■ Activity 1 ■
Edit the listing starting at the line that contains "École Académique de la" and running through the end of the listing, replacing "Aanmelden" with "Inschrijven" and changing nothing else. Return only those lines, with the pictures left out.

-- Given text follows --

Without sharing data with the draining it is this more or less just educated guess...

I would try a sliding average (with a window at least of size of the bump) that will smooth out the bumps, but could destroy the draining as we do not know what properties such signals have.

So I would try something like this:

  1. find bump max period

    If it's a ship and tank with a constant shape then the maximum bump period is fixed from the maximum wave size the ship is capable of withstand and the length of the ship and scaled by the tank shape and size. If you do not know this period, you can measure it on the fly by finding a few consequent local minima/maxima (peeks) and take the maximum distance between them.

  2. Create a function that detects draining

    How to do it? I can not say as I have no idea how the data looks like as you did not share it.

  3. Process your data (ahead enough samples)

    So I would construct a FIFO of size equal to your sliding average window. First fill the FIFO with starting samples entirely and then pass your samples to it. But instead of storing/showing/plotting the output value, use average of all the values in the FIFO instead.

-- Given text concluded --

■ Activity 2 ■
Resume the explanation of smoothing bumps out of draining data, picking up after its final sentence.

-- Data section follows --

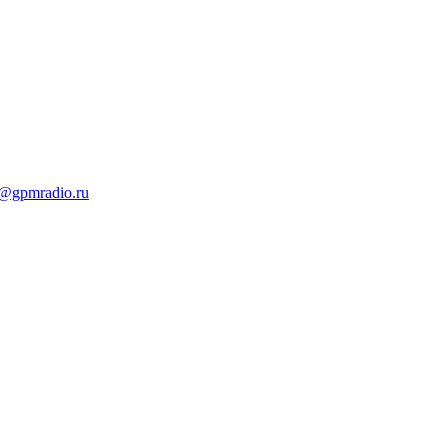
t@gpmradio.ru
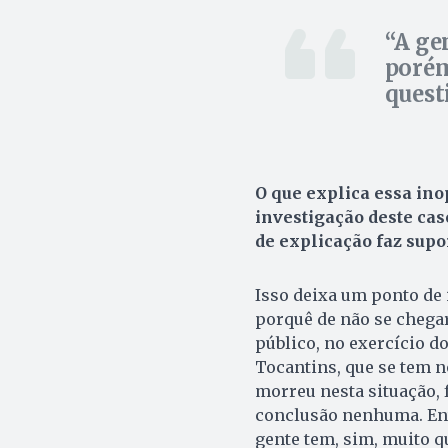
A ge
porém
ques
O que explica essa ino
investigação deste caso
de explicação faz supo
Isso deixa um ponto de 
porquê de não se chegar
público, no exercício d
Tocantins, que se tem n
morreu nesta situação, 
conclusão nenhuma. Ent
gente tem, sim, muito q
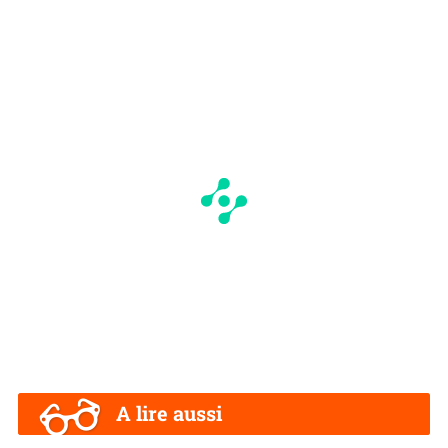
A lire aussi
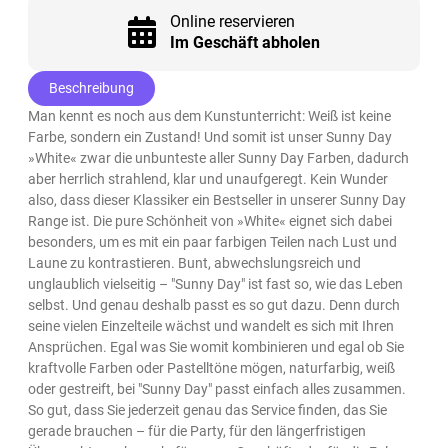
Online reservieren
Im Geschäft abholen
Beschreibung
Man kennt es noch aus dem Kunstunterricht: Weiß ist keine
Farbe, sondern ein Zustand! Und somit ist unser Sunny Day
»White« zwar die unbunteste aller Sunny Day Farben, dadurch
aber herrlich strahlend, klar und unaufgeregt. Kein Wunder
also, dass dieser Klassiker ein Bestseller in unserer Sunny Day
Range ist. Die pure Schönheit von »White« eignet sich dabei
besonders, um es mit ein paar farbigen Teilen nach Lust und
Laune zu kontrastieren. Bunt, abwechslungsreich und
unglaublich vielseitig – "Sunny Day" ist fast so, wie das Leben
selbst. Und genau deshalb passt es so gut dazu. Denn durch
seine vielen Einzelteile wächst und wandelt es sich mit Ihren
Ansprüchen. Egal was Sie womit kombinieren und egal ob Sie
kraftvolle Farben oder Pastelltöne mögen, naturfarbig, weiß
oder gestreift, bei "Sunny Day" passt einfach alles zusammen.
So gut, dass Sie jederzeit genau das Service finden, das Sie
gerade brauchen – für die Party, für den längerfristigen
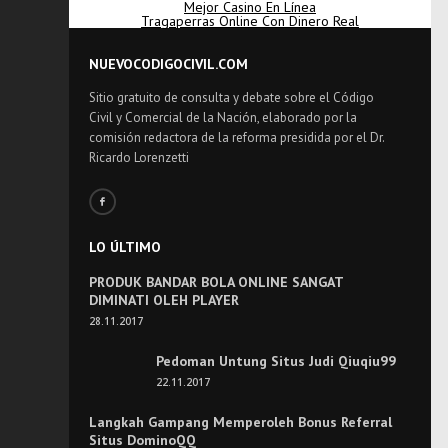
Mejor Casino En Línea
Tragaperras Online Con Dinero Real
NUEVOCODIGOCIVIL.COM
Sitio gratuito de consulta y debate sobre el Código
Civil y Comercial de la Nación, elaborado por la
comisión redactora de la reforma presidida por el Dr.
Ricardo Lorenzetti
LO ÚLTIMO
PRODUK BANDAR BOLA ONLINE SANGAT
DIMINATI OLEH PLAYER
28.11.2017
Pedoman Untung Situs Judi Qiuqiu99
22.11.2017
Langkah Gampang Memperoleh Bonus Referral
Situs DominoQQ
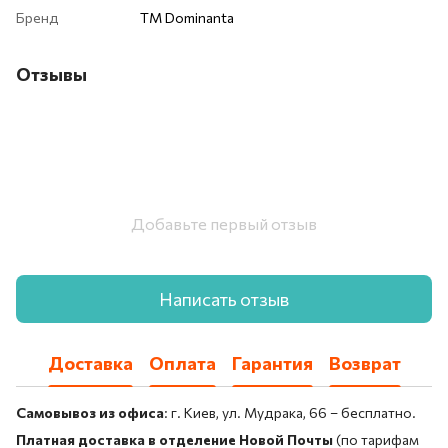
Бренд
ТМ Dominanta
Отзывы
Добавьте первый отзыв
Написать отзыв
Доставка
Оплата
Гарантия
Возврат
Самовывоз из офиса
: г. Киев, ул. Мудрака, 66 – бесплатно.
Платная доставка в отделение Новой Почты
(по тарифам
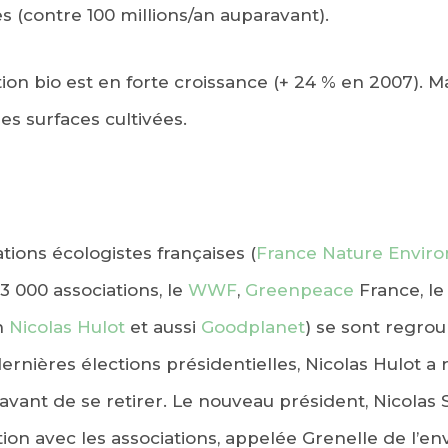
s (contre 100 millions/an auparavant).
ion bio est en forte croissance (+ 24 % en 2007). M
s surfaces cultivées.
tions écologistes françaises (
France Nature Envir
 000 associations, le
WWF
,
Greenpeace
France, le
on
Nicolas Hulot
et aussi
Goodplanet
) se sont regrou
ernières élections présidentielles, Nicolas Hulot a
 avant de se retirer. Le nouveau président, Nicolas
on avec les associations, appelée Grenelle de l’e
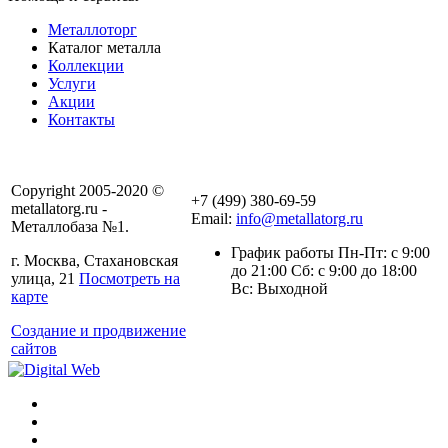
Металлоторг
Каталог металла
Коллекции
Услуги
Акции
Контакты
Copyright 2005-2020 ©
+7 (499) 380-69-59
metallatorg.ru -
Email:
info@metallatorg.ru
Металлобаза №1.
График работы Пн-Пт: с 9:00
г. Москва, Стахановская
до 21:00 Сб: с 9:00 до 18:00
улица, 21
Посмотреть на
Вс: Выходной
карте
Создание и продвижение
сайтов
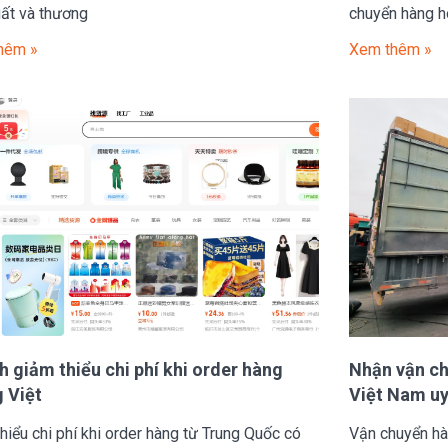
ất và thương
chuyển hàng h
hêm »
Xem thêm »
h giảm thiểu chi phí khi order hàng
Nhận vận ch
 Việt
Việt Nam uy 
hiểu chi phí khi order hàng từ Trung Quốc có
Vận chuyển hà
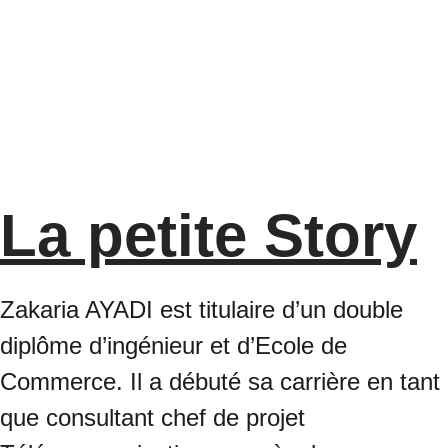
La petite Story
Zakaria AYADI est titulaire d’un double
diplôme d’ingénieur et d’Ecole de
Commerce. Il a débuté sa carrière en tant
que consultant chef de projet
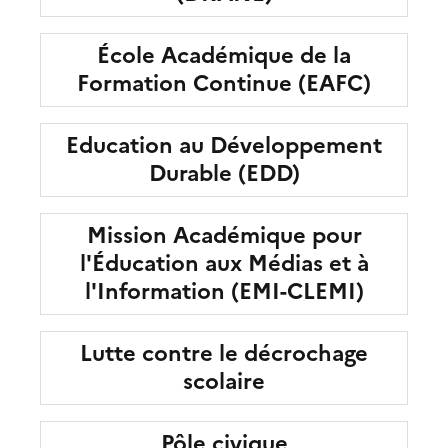
École Académique de la
Formation Continue (EAFC)
Education au Développement
Durable (EDD)
Mission Académique pour
l'Éducation aux Médias et à
l'Information (EMI-CLEMI)
Lutte contre le décrochage
scolaire
Pôle civique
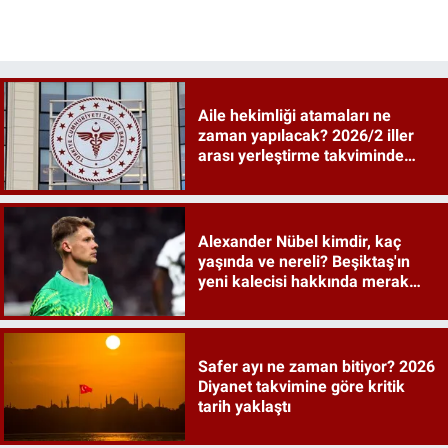
Aile hekimliği atamaları ne
zaman yapılacak? 2026/2 iller
arası yerleştirme takviminde
tarihler netleşti
Alexander Nübel kimdir, kaç
yaşında ve nereli? Beşiktaş'ın
yeni kalecisi hakkında merak
edilenler
Safer ayı ne zaman bitiyor? 2026
Diyanet takvimine göre kritik
tarih yaklaştı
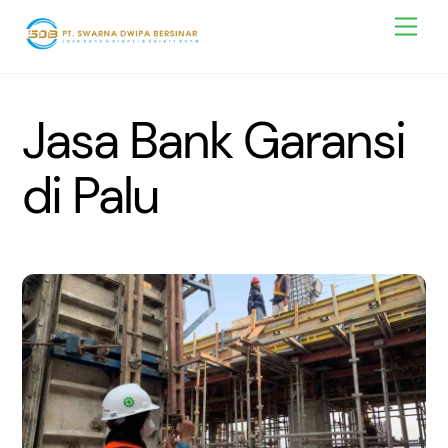
Skip
Men
to
content
Jasa Bank Garansi
di Palu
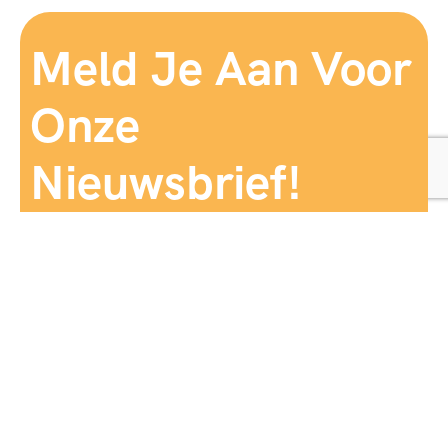
Meld Je Aan Voor
Onze
Nieuwsbrief!
Aanmelden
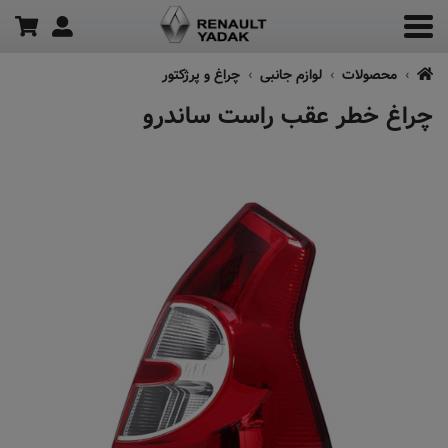
محصولات
لوازم جانبی
چراغ و پرژکتور
چراغ خطر عقب راست ساندرو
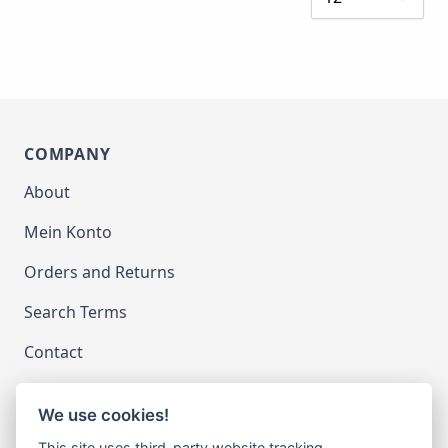
COMPANY
About
Mein Konto
Orders and Returns
Search Terms
Contact
We use cookies!
LEGAL
This site uses third-party website tracking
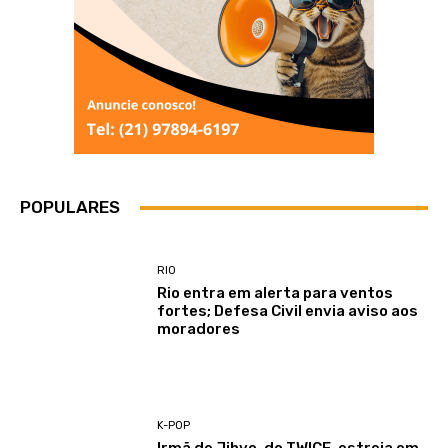
POPULARES
RIO
Rio entra em alerta para ventos
fortes; Defesa Civil envia aviso aos
moradores
K-POP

-- Data section concluded --

■ Final answer 1 ■
École Académique de la
Formation Continue (EAFC)
Education au Développement
Durable (EDD)
Mission Académique pour
l'Éducation aux Médias et à
l'Information (EMI-CLEMI)
Lutte contre le décrochage
scolaire
Pôle civique
Aile hekimliği atamaları ne
zaman yapılacak? 2026/2 iller
arası yerleştirme takviminde
tarihler netleşti
Alexander Nübel kimdir, kaç
yaşında ve nereli? Beşiktaş'ın
yeni kalecisi hakkında merak
edilenler
Safer ayı ne zaman bitiyor? 2026
Diyanet takvimine göre kritik
tarih yaklaştı
Skip
Men
to
content
Jasa Bank Garansi
di Palu
Meld Je Aan Voor
Onze
Nieuwsbrief!
Inschrijven
محصولات
لوازم جانبی
چراغ و پرژکتور
چراغ خطر عقب راست ساندرو
COMPANY
About
Mein Konto
Orders and Returns
Search Terms
Contact
We use cookies!
LEGAL
This site uses third-party website tracking
POPULARES
RIO
Rio entra em alerta para ventos
fortes; Defesa Civil envia aviso aos
moradores
K-POP

■ Final answer 2 ■
    Here is the output for your bumped signal before (black) and after (blue) sliding average of FIFO (window) size 9 samples:

    Plot

    Beware the data is time shifted (delayed) from the original signal by the half size of the FIFO (I shifted it back on the plot so the plots corresponds to each other).

  4. If draining is detected and sliding average destroys it

    You need to temporarily disable sliding average before the draining starts (just by using smaller sliding window size). You can interpolate the size from original value to 1 linearly just before draining... And then back after it, so the signal will not lose smoothness. However, it's possible that a sliding average will preserve the draining information entirely and this part is not needed. There is no way knowing without relevant data.

If you need something more advanced then if you got more detailed data you can assume that the shape of the bumps have a specific shape (due to shape of tank in which the fuel oscillates). So you could FFT the signal, remove frequencies specific to the bumps and reconstruct back by inverse FFT. If you want to avoid the complex domain, you could try to do this with DCT. However, for such tasks we do not have enough measured data.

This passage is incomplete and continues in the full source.